> **Text shown**:
BarFlow paints a synchronous first frame on Progress.__enter__ before the render thread takes over, eliminating the 50 ms "blank bar" window that would otherwise be visible for short-lived jobs. Measured by bench_first_frame.py.

Multi-bar throughput (4 concurrent tasks)

Library wall time aggregate
barflow 22.8 ms 43.9 M it/s
tqdm 114.1 ms 8.8 M it/s
rich 465.8 ms 2.2 M it/s
alive-progress skipped (no clean multi-task API)

4 tasks × 250 K ticks each, driven round-robin from one thread (bench_multibar.py). BarFlow stays lock-free — every task has its own cache-line-padded counter, and the render thread walks the task vector under a mutex that the hot path never touches.

Metadata churn (description updated every 1 K iters)

Library wall time it/s
barflow 33.8 ms 29.6 M
tqdm 152.4 ms 6.6 M
rich 514.1 ms 2.0 M
alive-progress 526.9 ms 1.9 M

1 M ticks, set_description called every 1000 ticks with a pre-generated 40-char string (bench_metadata_churn.py). BarFlow exposes set_description(str) and set_task_description(task_id, str) that briefly acquire the render mutex to swap the description; the lock-free tick hot path is unaffected.

CPU cost — render thread counted

time.process_time() sums user+system time across every thread of the process (Windows GetProcessTimes, Linux CLOCK_PROCESS_CPUTIME_ID, macOS task_info), so a background render thread cannot hide from this measurement.

> **Data shown**:

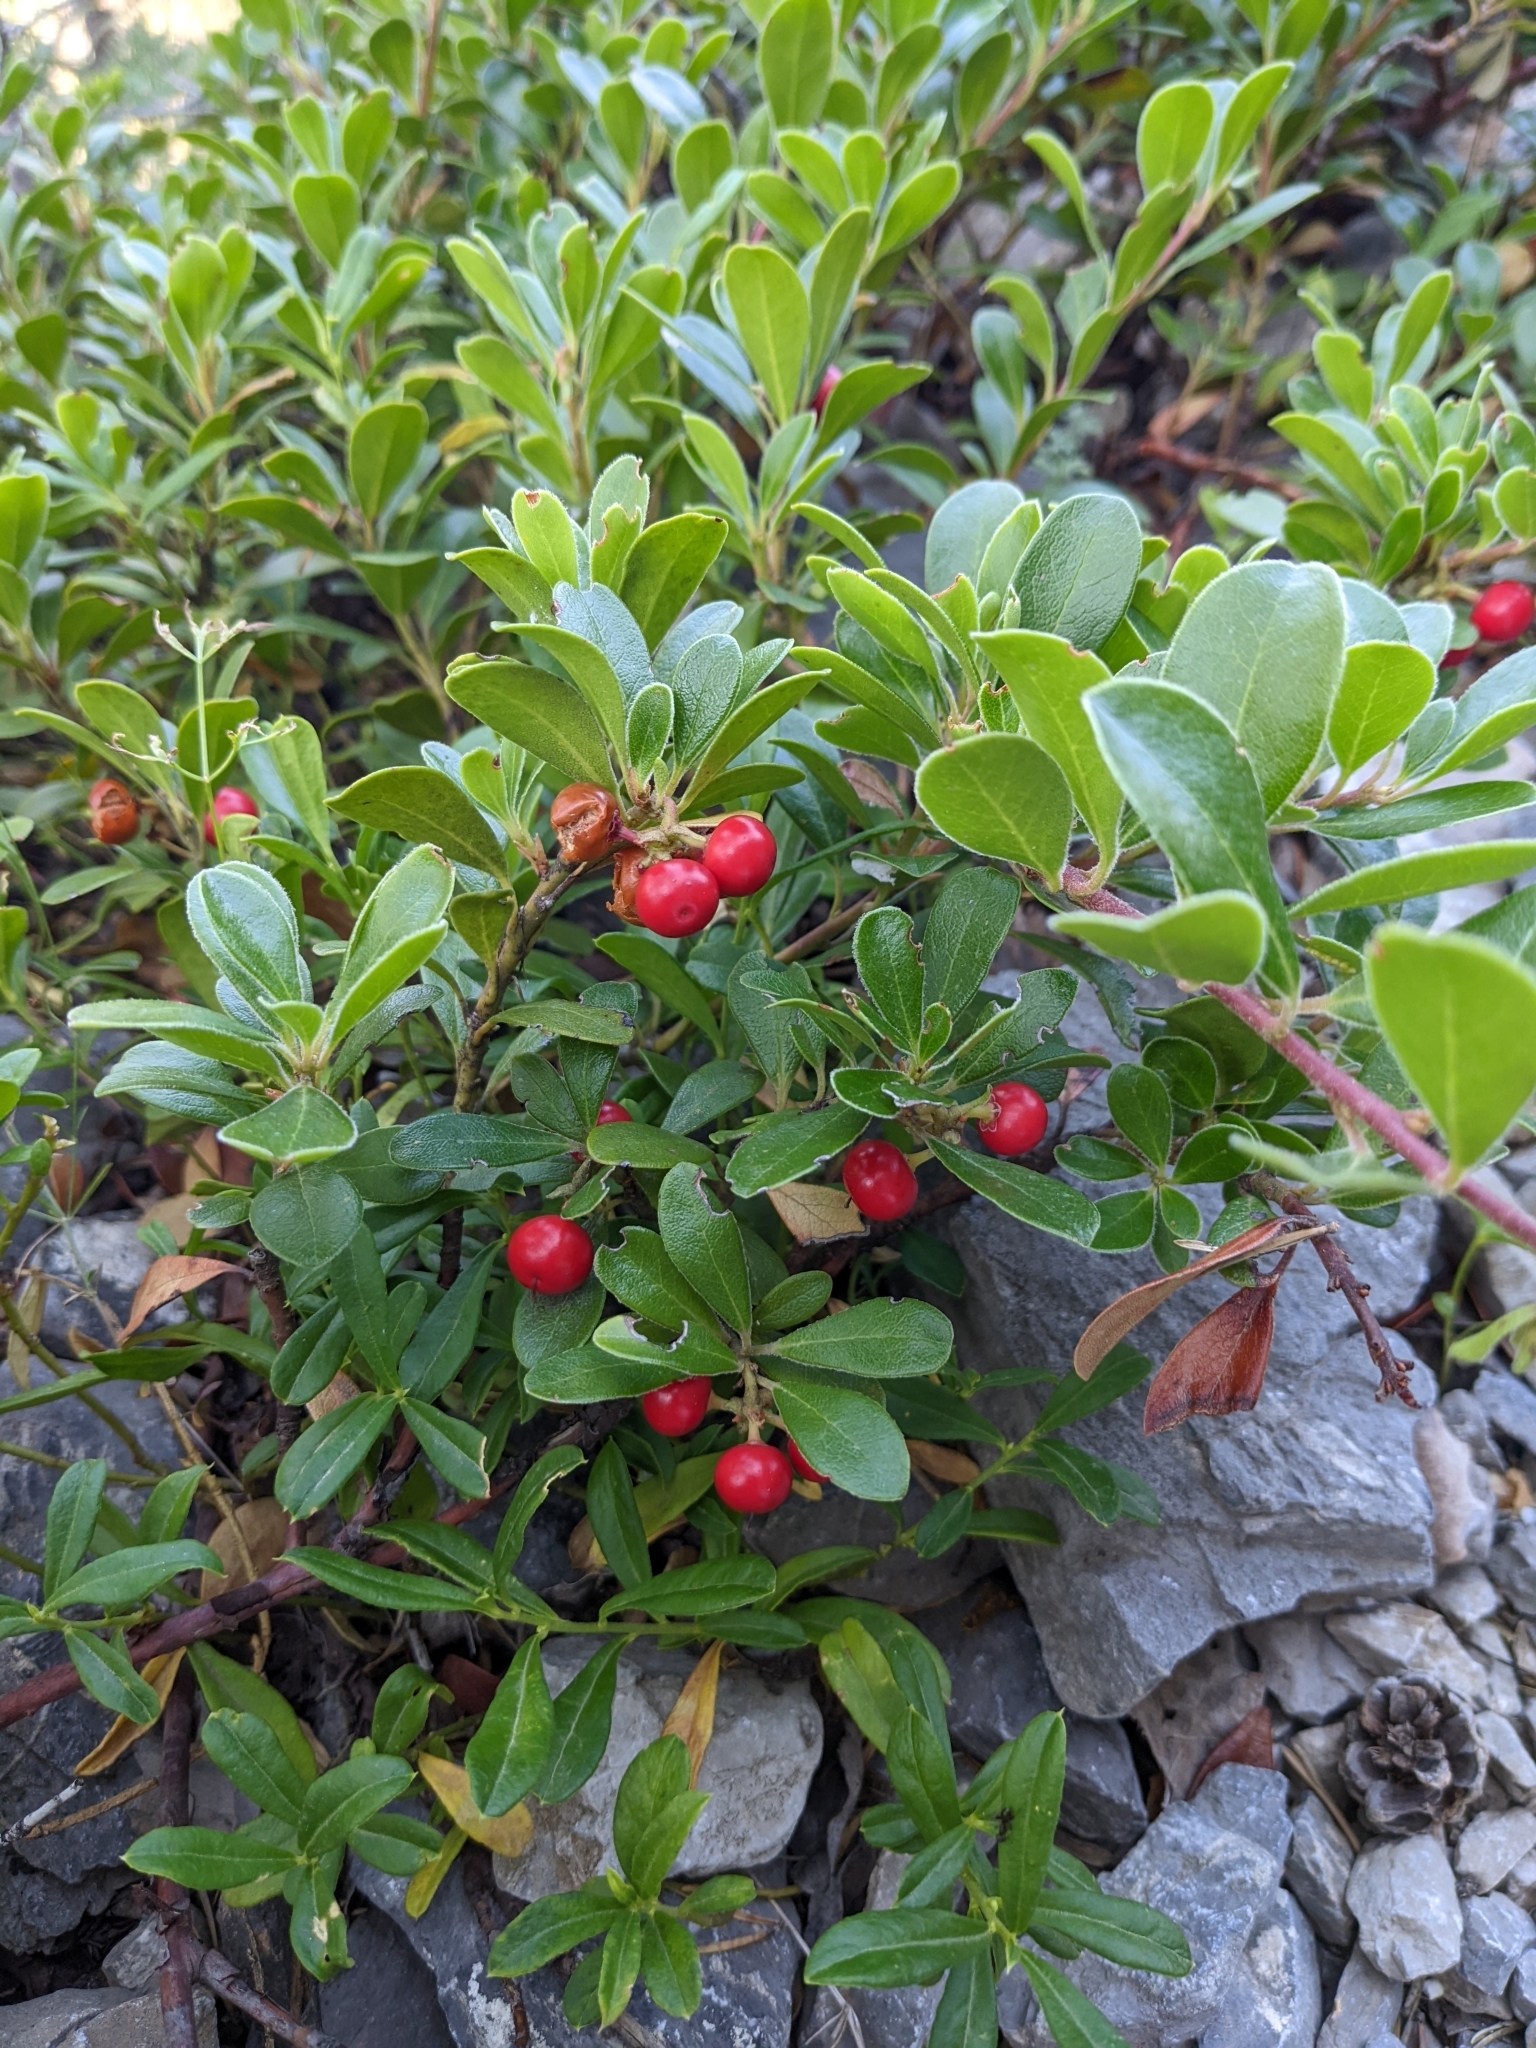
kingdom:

--

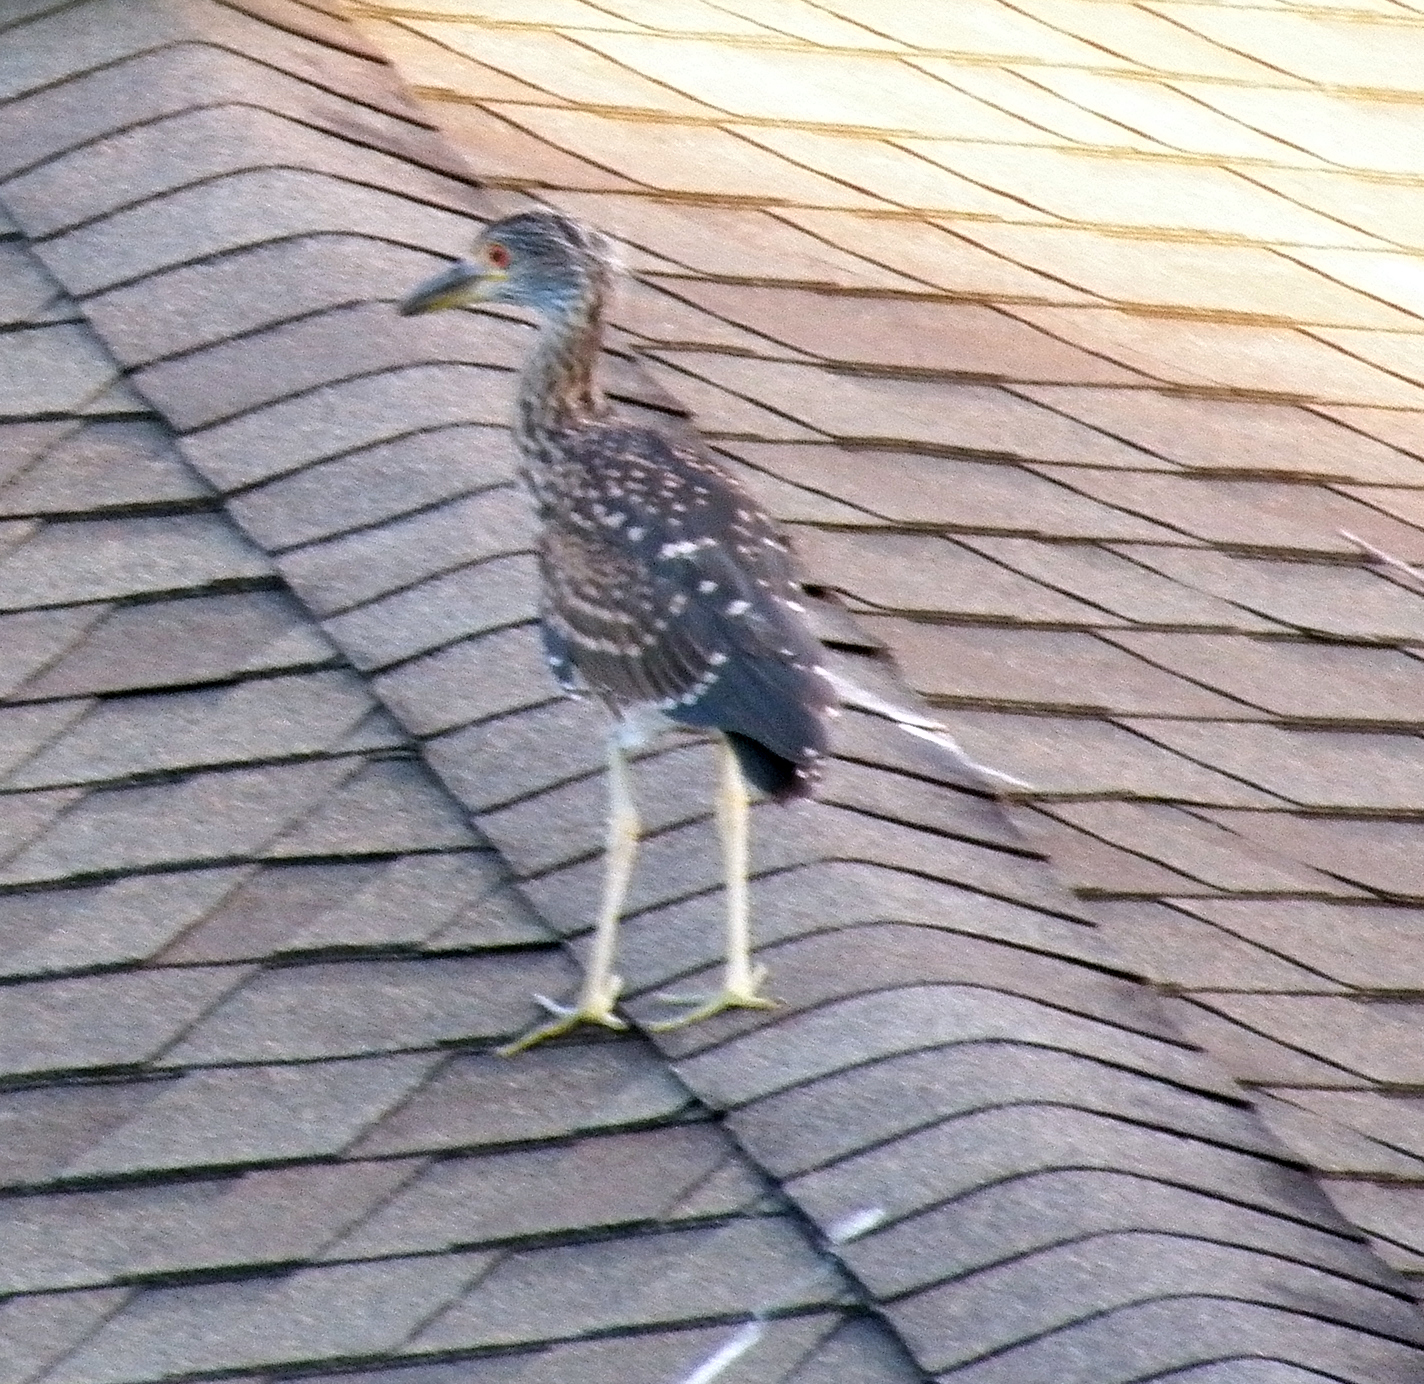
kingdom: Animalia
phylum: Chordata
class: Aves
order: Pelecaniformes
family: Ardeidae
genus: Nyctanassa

> **Given instruction**: Can you reproduce the benchmark excerpt word for word, everything from "Metadata churn (description" down to "path is unaffected."? The items play no part here.

> **Written response**:
Metadata churn (description updated every 1 K iters)

Library wall time it/s
barflow 33.8 ms 29.6 M
tqdm 152.4 ms 6.6 M
rich 514.1 ms 2.0 M
alive-progress 526.9 ms 1.9 M

1 M ticks, set_description called every 1000 ticks with a pre-generated 40-char string (bench_metadata_churn.py). BarFlow exposes set_description(str) and set_task_description(task_id, str) that briefly acquire the render mutex to swap the description; the lock-free tick hot path is unaffected.